If driving on the Italian motorways (autostrada) then you may well come across toll booths. Some of these require immediate payment (which can be done using a credit card or in cash), whilst others require you to take a ticket and then payment will be made using the same payment methods when exiting the motorway. Tolls do accept credit cards but it is always sensible to carry some loose change and bank notes with you in case there are any issues.

When filling up your tank, look for ‘benzina’. Some petrol stations offer the option of filling your tank up for you as well as self service. You will find that you pay more for someone to do the job for you.

Parking in Italy

You will find that there are blue and white parking spaces in most town centres. In the blue zones, you must obtain a valid parking permit. These are purchased by the hour and tickets can be bought from the local tobacconist or newsagent.

Passports and Visas

Once your flights and travel are booked, it’s time to make sure that your documents are in order. If you’re travelling to Italy from within the EU or from the UK, you simply need your photo ID or passport to enter the country.

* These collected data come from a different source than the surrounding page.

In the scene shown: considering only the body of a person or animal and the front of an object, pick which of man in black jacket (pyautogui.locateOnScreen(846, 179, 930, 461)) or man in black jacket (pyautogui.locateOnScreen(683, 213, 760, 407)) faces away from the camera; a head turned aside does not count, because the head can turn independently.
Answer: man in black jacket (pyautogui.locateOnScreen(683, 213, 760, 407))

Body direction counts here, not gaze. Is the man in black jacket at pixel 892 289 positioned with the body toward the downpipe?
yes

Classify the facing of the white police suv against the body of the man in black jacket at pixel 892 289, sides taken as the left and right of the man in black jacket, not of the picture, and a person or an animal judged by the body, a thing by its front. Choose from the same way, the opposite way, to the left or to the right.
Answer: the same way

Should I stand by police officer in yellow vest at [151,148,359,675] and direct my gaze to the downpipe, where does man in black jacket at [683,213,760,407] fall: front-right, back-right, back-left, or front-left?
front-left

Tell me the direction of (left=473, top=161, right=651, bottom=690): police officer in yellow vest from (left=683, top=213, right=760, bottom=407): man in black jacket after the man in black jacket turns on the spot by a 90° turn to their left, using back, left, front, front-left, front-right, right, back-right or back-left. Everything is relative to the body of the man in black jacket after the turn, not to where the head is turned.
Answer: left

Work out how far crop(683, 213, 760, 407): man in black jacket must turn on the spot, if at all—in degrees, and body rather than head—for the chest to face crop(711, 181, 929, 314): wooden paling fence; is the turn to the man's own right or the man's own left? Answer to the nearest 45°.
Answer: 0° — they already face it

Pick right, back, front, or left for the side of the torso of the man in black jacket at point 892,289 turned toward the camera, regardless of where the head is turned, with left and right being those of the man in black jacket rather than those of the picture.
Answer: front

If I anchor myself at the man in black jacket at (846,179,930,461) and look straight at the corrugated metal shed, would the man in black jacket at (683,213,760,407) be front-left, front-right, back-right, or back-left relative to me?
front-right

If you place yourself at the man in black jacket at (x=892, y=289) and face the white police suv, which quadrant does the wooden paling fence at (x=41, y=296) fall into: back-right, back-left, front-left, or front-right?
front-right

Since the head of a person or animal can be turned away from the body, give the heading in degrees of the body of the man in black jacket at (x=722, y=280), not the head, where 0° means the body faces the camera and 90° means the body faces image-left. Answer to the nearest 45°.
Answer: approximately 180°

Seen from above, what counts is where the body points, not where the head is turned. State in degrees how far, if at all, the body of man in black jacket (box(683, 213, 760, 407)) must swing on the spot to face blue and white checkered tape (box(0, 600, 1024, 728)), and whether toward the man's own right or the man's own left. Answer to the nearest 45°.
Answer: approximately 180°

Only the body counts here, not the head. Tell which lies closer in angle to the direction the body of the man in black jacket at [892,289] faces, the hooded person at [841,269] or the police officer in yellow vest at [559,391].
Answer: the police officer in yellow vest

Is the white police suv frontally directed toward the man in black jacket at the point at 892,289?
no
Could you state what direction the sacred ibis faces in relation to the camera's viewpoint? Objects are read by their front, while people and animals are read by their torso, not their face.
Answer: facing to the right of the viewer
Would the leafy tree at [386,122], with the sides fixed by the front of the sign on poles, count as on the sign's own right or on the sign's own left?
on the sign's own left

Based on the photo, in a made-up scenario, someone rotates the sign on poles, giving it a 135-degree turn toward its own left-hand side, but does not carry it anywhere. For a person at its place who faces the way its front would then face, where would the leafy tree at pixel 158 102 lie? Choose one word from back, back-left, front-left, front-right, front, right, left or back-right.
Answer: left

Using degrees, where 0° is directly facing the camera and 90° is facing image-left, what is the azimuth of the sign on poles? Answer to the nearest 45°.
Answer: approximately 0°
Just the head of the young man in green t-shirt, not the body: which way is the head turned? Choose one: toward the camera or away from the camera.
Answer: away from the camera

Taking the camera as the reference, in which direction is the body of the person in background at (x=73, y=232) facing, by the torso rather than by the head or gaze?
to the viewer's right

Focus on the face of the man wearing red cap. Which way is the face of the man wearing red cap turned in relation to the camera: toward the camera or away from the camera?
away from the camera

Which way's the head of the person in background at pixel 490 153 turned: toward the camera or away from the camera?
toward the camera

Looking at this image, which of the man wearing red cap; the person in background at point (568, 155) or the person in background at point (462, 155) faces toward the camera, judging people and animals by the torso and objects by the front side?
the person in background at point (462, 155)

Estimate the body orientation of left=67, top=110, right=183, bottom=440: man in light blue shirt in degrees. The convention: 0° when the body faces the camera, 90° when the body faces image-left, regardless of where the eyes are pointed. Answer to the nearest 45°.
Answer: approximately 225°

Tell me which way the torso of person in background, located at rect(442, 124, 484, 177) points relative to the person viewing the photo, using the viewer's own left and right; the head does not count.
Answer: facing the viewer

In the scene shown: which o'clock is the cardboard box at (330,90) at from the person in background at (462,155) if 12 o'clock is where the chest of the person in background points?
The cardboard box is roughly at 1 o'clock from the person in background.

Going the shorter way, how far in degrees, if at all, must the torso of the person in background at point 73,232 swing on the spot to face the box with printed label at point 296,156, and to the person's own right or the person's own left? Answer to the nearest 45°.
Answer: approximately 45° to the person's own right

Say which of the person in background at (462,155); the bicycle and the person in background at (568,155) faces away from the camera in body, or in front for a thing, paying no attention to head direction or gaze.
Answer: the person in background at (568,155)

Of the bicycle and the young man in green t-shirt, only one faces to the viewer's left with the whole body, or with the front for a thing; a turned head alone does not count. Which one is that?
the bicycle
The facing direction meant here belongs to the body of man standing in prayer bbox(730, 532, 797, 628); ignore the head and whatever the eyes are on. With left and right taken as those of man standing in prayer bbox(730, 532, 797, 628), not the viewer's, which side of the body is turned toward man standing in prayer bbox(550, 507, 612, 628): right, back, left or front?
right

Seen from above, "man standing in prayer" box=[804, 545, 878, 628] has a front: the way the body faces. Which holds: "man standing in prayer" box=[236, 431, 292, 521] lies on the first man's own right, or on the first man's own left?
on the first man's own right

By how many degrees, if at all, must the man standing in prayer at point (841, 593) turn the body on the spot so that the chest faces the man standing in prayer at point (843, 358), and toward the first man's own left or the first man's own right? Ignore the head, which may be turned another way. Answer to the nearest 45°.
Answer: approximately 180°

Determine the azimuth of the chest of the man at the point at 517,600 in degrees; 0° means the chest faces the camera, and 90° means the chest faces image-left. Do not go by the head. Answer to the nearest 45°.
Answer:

If travelling to Italy from further afield, there are a few other rules and regulations you need to be aware of. US, Australian, Canadian and New Zealand citizens can enter and stay in Italy for up to 90 days within a 180 day period without a visa. US citizens will also need to ensure that their passports are valid for at least 3 months after your planned return to the USA. Travellers from Australia will also need to ensure that there are at least 6 months left on their passports.

US official and diplomatic passport holders will need to take some extra steps and obtain an Italian Schengen visa prior to arrival. Anyone falling into this bracket will not be allowed to enter Italy without a visa.

For more information about the current advice from each respective government, please refer to the following official websites:

US citizens

Australian citizens

UK citizens

Canadian citizens

We hope we’ve convinced you that travelling to Italy doesn’t need to be stressful. Just take the time to work out how you’re going to get from A to B and plan ahead.